Attacking unions is not just about the money, it's about power. Through the early part of the 20th-century unions lacked the legal authority to engage in collective bargaining and strike. Strikes to improve wages and labor conditions were considered restraint of trade or illegal combinations that were fought both by the law and by brute force. The Pinkertons were originally a police force used to break up strikes, and the origins of municipal police departments can be traced to efforts to control unions. Debates surrounding the Sherman Anti-Trust Act often included discussion over whether unions were trusts that should be prevented. But through the early 20th century workers continued to strike and organize. They organized to earn better wages for their families. They organized to improve deadly labor conditions in mines, mills, and factories. Finally, the Wagner Act — aka the National Labor Relations Act (NLRA) — in 1935 recognized the right to collectively bargain and organize in the private sector. Subsequently, similar rights were extended to workers in the public sector. Wages, income and working conditions dramatically increased, economic inequalities decreased, work place safety improved, and features such as the 8-hour day/40-hour week emerged. Yes, in many cases unions sided with management on protectionist practices and had corruption problems, but they also did a lot of good, by raising the standard of living.
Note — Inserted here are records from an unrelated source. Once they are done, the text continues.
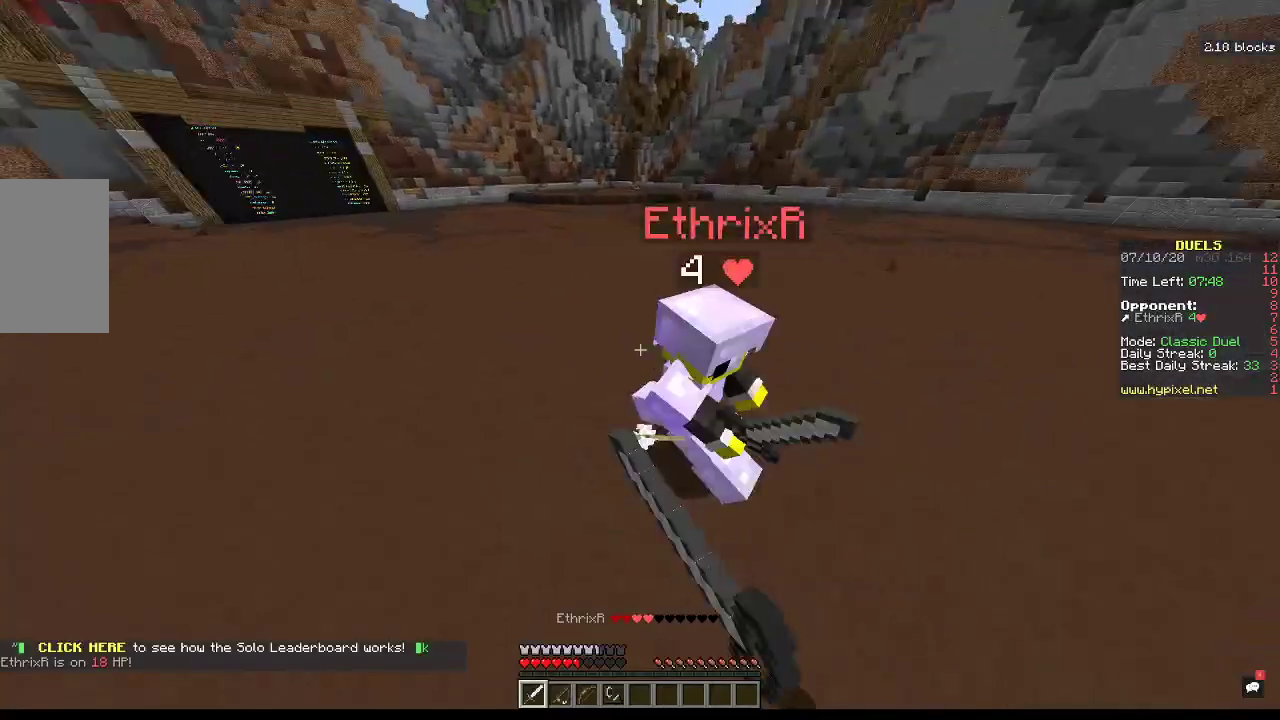
{"keys": ["a", "w"], "mouse": ["left"], "events": [[333, "a", "down"]]}
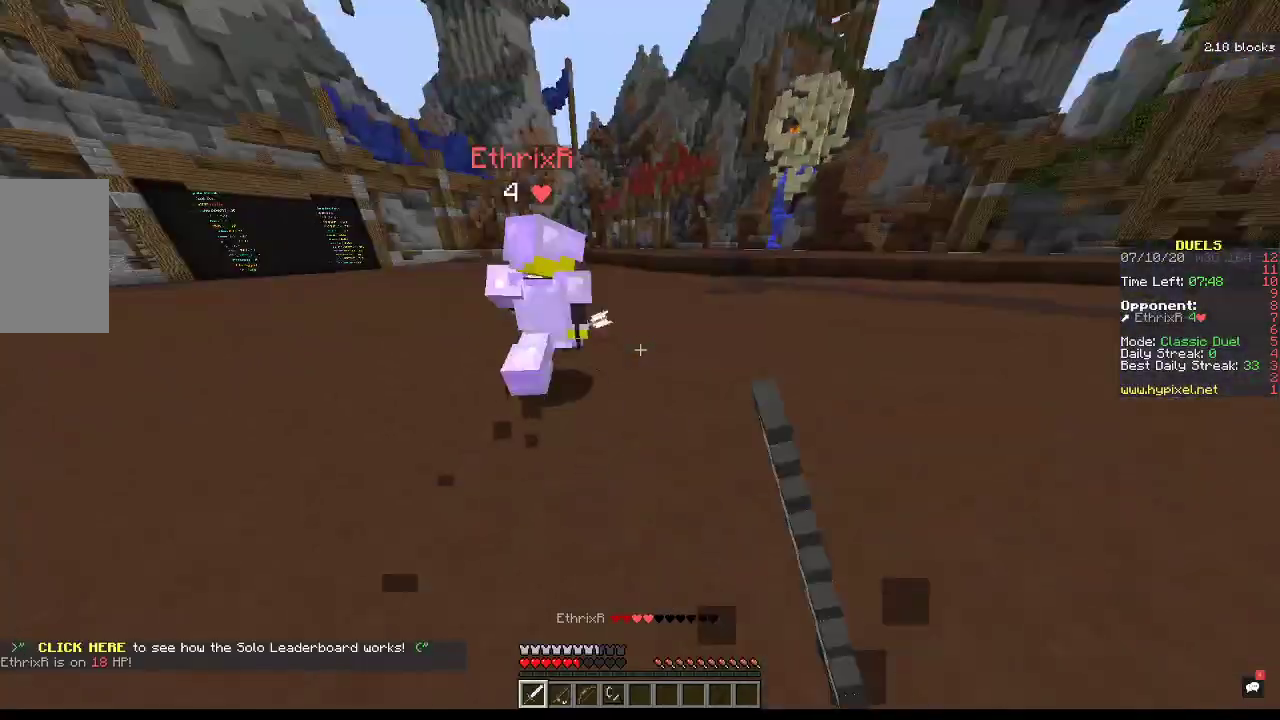
{"keys": ["a", "w"], "mouse": ["left"], "events": []}
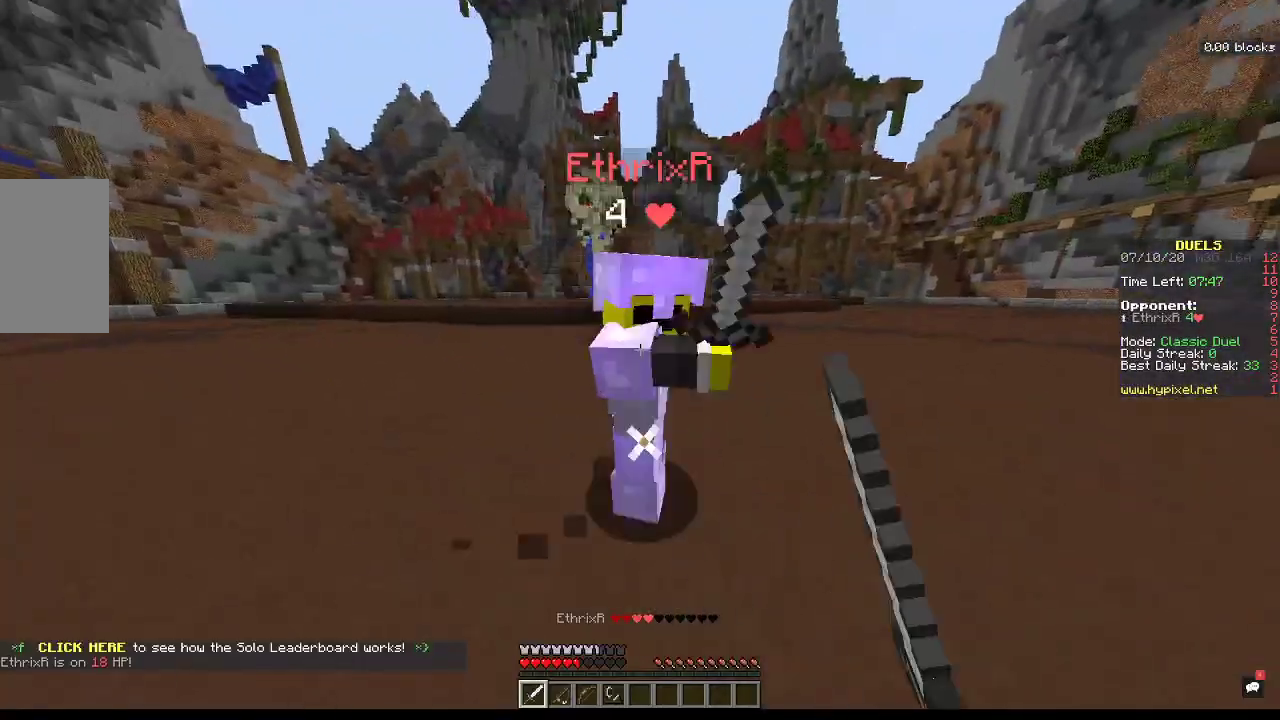
{"keys": ["a", "w"], "mouse": ["left"], "events": [[33, "w", "up"], [100, "w", "down"]]}
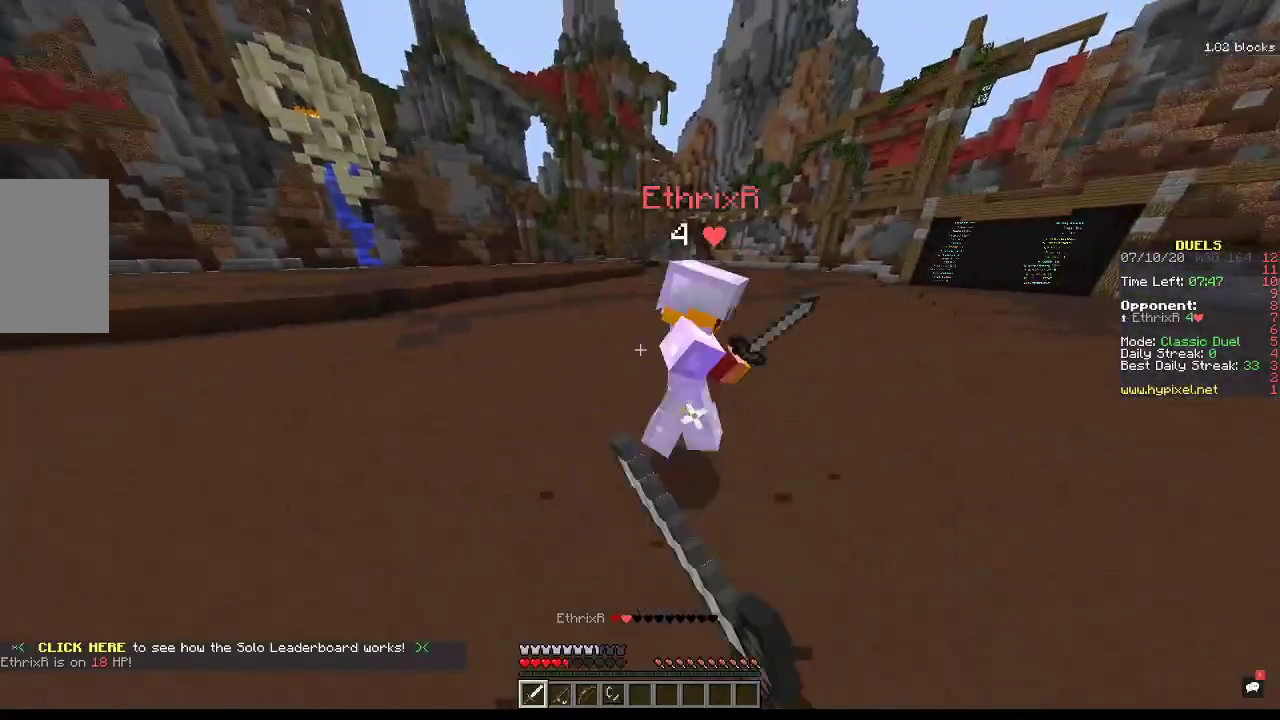
{"keys": ["a", "w"], "mouse": ["left"], "events": []}
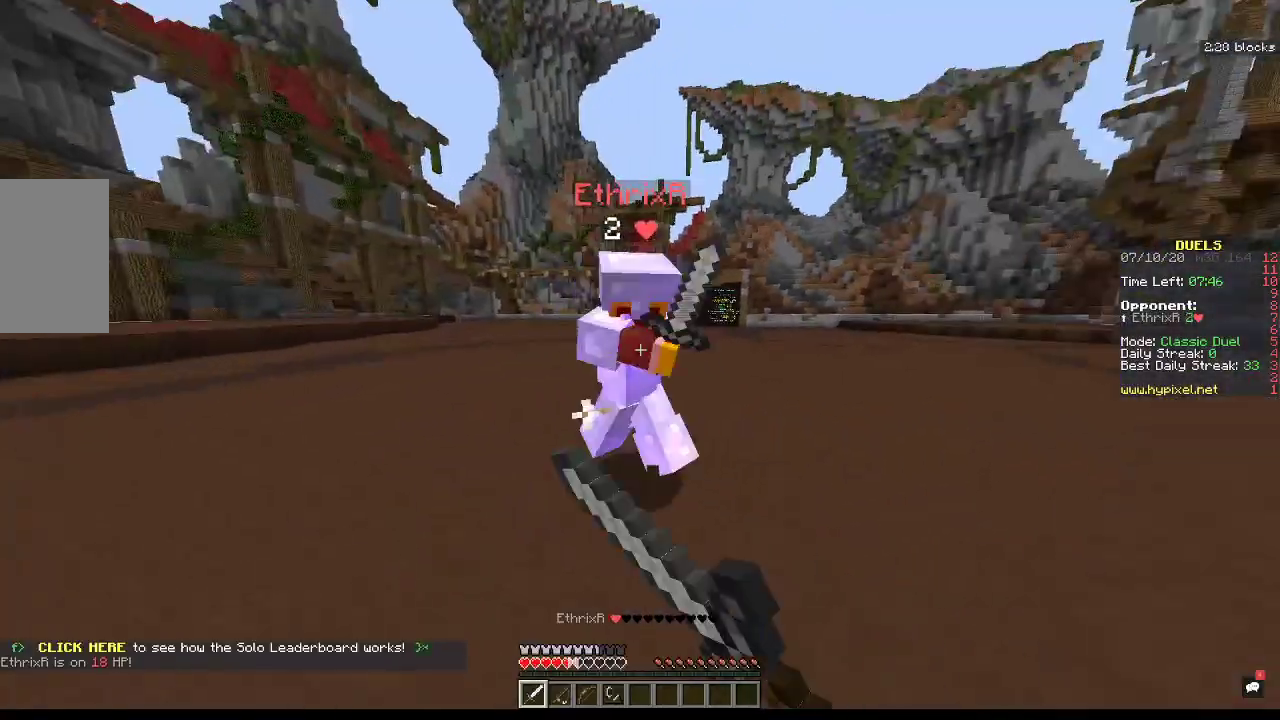
{"keys": ["a", "w"], "mouse": [], "events": [[33, "mouse_left", "up"], [133, "mouse_left", "down"], [500, "mouse_left", "up"]]}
By the early 1950s private-sector unions constituted approximately 38 percent of the private-sector workers but the 50s was the high point of unions. The 1970s brought the Vietnam War and oil embargos. It was at this point that corporate interests converged to attack labor unions. Restructuring domestic and global labor markets by busting unions and dismantling government regulations would free corporations to cut wages, restore profits, and shift capital across the world. The beginning and most visible effort to break unions and limit their power was the decision by President Reagan to dismantle PATCO in 1981. He busted the air traffic controllers' union and that sent a clear signal that it was OK to go after unions. The corporations waged a battle against unions, claiming that America's economic decline was rooted in high union wages, inflexible rules, health care and benefits. Of course, not all of this is true. The unions became the scapegoat for American industrial decline, hiding the fact that many businesss failed to invest in new facilities and instead bled old ones, had failed to respond to new technological advances and sought restrictive trade policies to prevent foreign competition. Unions and workers were not the cause and they were not the reasons for economic outsourcing to China. Increased corporate power, globalization, and the drive to maximize profits were the cause.

The war on unions has been a success. Private-sector unions are now relatively weak. They now constitute about 8 percent of the private-sector workforce. Their decline correlates with significant increases in economic inequality, declining wealth for workers. Public-sector unions are now under attack. Blame the public-sector unions and fault the workers. It is just so easy. It is a great wedge issue — use the dispair, fuel the resentment and play the divide and conquer cards with private-sector workers - if only business could be free to hire and fire at will, slash wages, and cut and gut benefits, then we would not need to raise taxes and deficits would disappear. It is such a simple solution - level the playing field by bringing everyone downinstead of raising the standard of living for all workers . This is what the battle in Wisconsin is about.

American workers need unions now more than ever.